The answer must restate the listing word for word, without its images.

*** Opening of Provided records ***

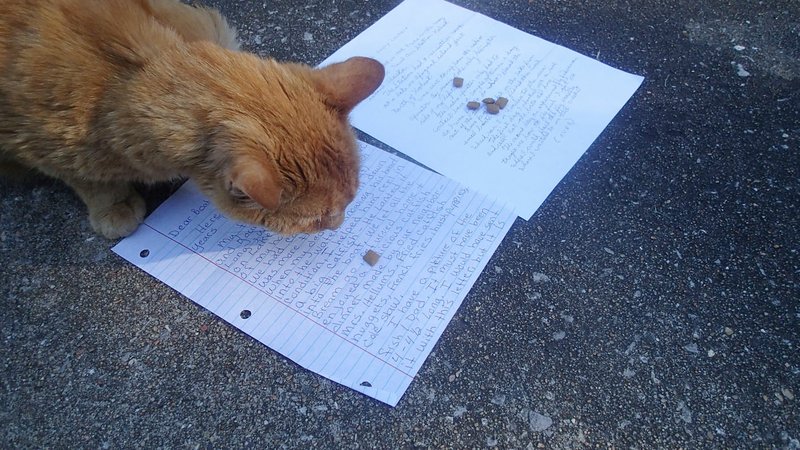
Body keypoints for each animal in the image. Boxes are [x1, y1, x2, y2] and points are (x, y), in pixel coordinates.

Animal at [0, 0, 384, 237]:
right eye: (316, 219)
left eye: (351, 201)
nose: (338, 225)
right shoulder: (44, 147)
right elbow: (92, 182)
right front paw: (114, 207)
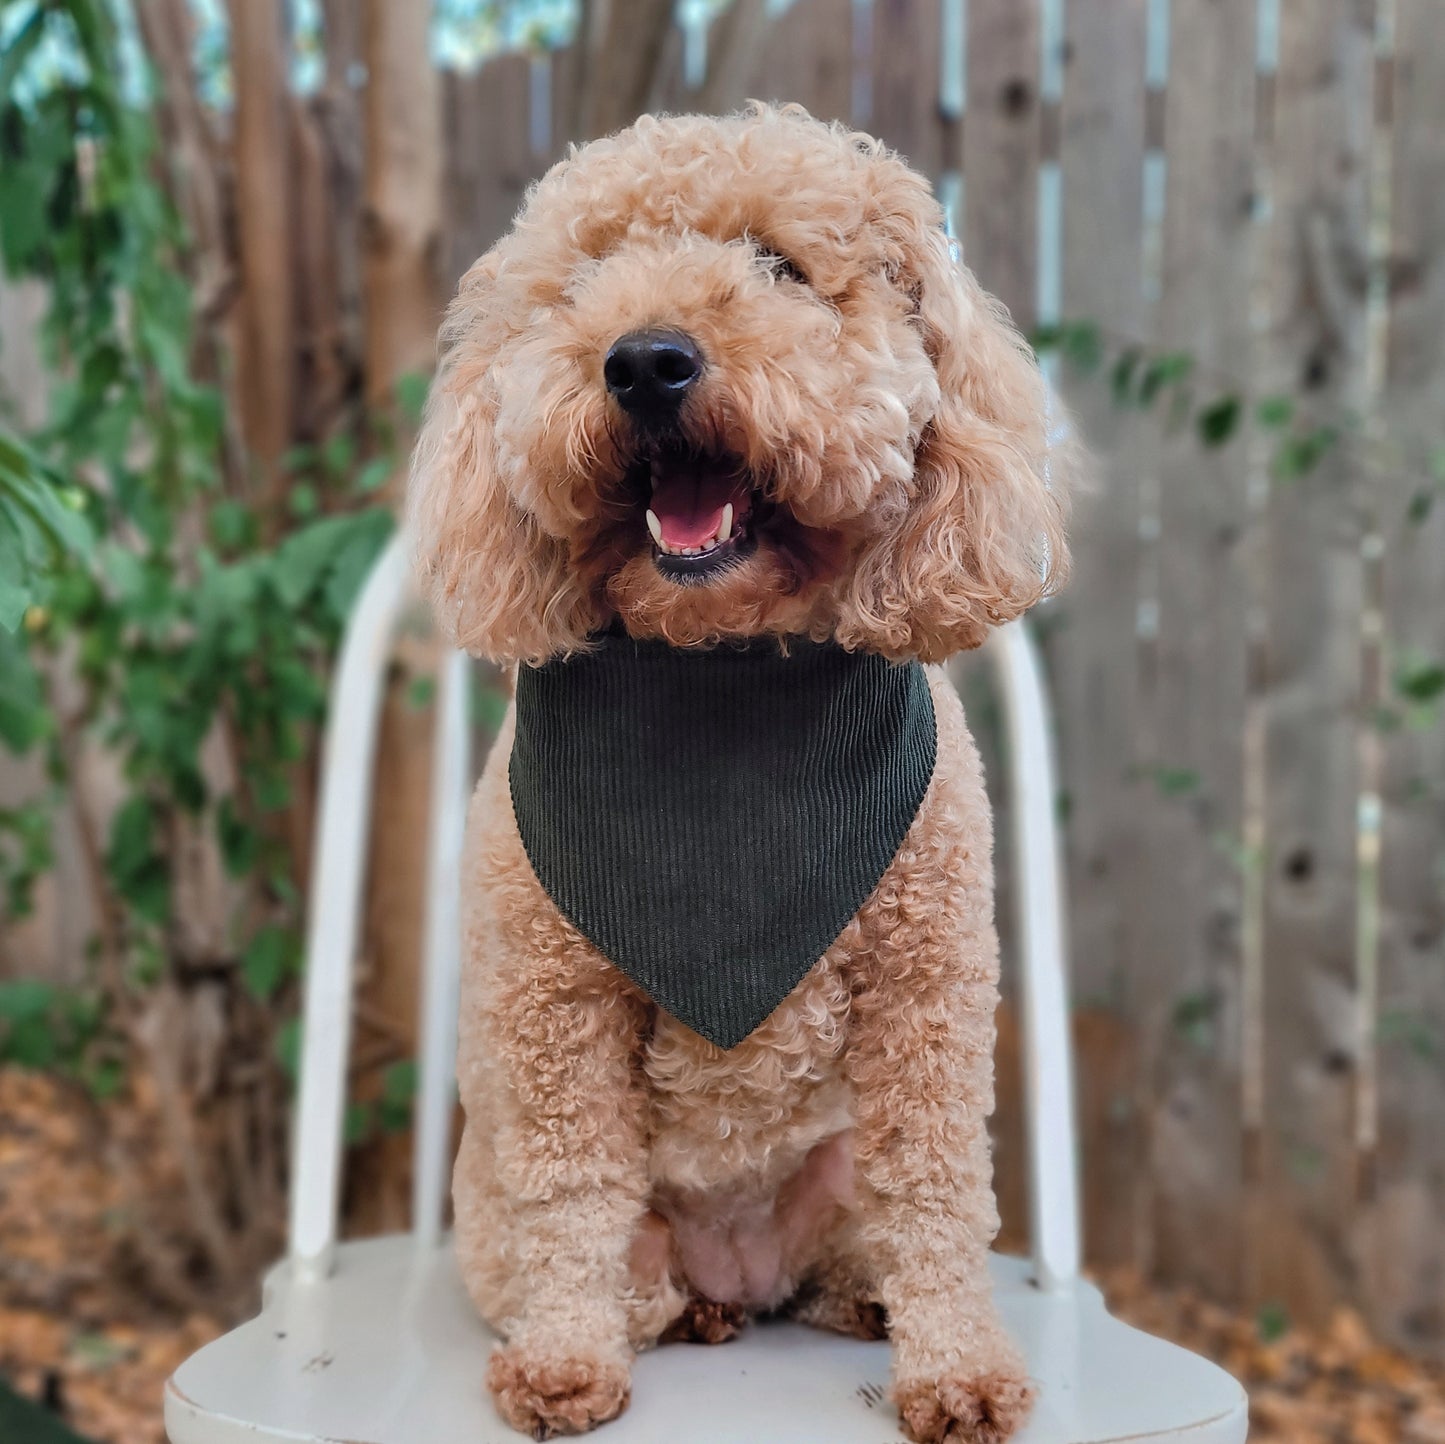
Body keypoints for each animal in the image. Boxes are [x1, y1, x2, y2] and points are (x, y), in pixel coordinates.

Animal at [413, 104, 1069, 1444]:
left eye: (780, 266)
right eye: (586, 278)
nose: (643, 360)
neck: (716, 671)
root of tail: (746, 1267)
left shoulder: (928, 993)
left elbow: (935, 1189)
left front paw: (958, 1369)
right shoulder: (552, 1008)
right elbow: (573, 1186)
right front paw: (561, 1362)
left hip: (838, 1180)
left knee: (859, 1247)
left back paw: (859, 1306)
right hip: (518, 1224)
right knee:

*** Close of Provided records ***

• _Written solution_:
Body keypoints for each animal in the image. Boxes are [x1, y1, x2, y2] and points are (x, y), in pixel coordinates.

Animal at [0, 0, 384, 237]:
right eye: (316, 219)
left eye: (351, 201)
nose: (338, 225)
right shoulder: (44, 147)
right elbow: (92, 182)
right front paw: (114, 207)
Body keypoints for each animal in the image. Boxes are [x1, y1, x2, y2] and points are (x, y), in pixel coordinates.

Animal at [413, 104, 1069, 1444]:
left eye: (780, 266)
right eye: (586, 278)
nose: (643, 360)
neck: (716, 671)
root of tail: (746, 1267)
left shoulder: (928, 993)
left elbow: (935, 1189)
left front paw: (958, 1369)
right shoulder: (552, 1008)
right elbow: (573, 1186)
right front paw: (561, 1362)
left hip: (838, 1180)
left knee: (859, 1247)
left back paw: (859, 1306)
right hip: (518, 1224)
right knee:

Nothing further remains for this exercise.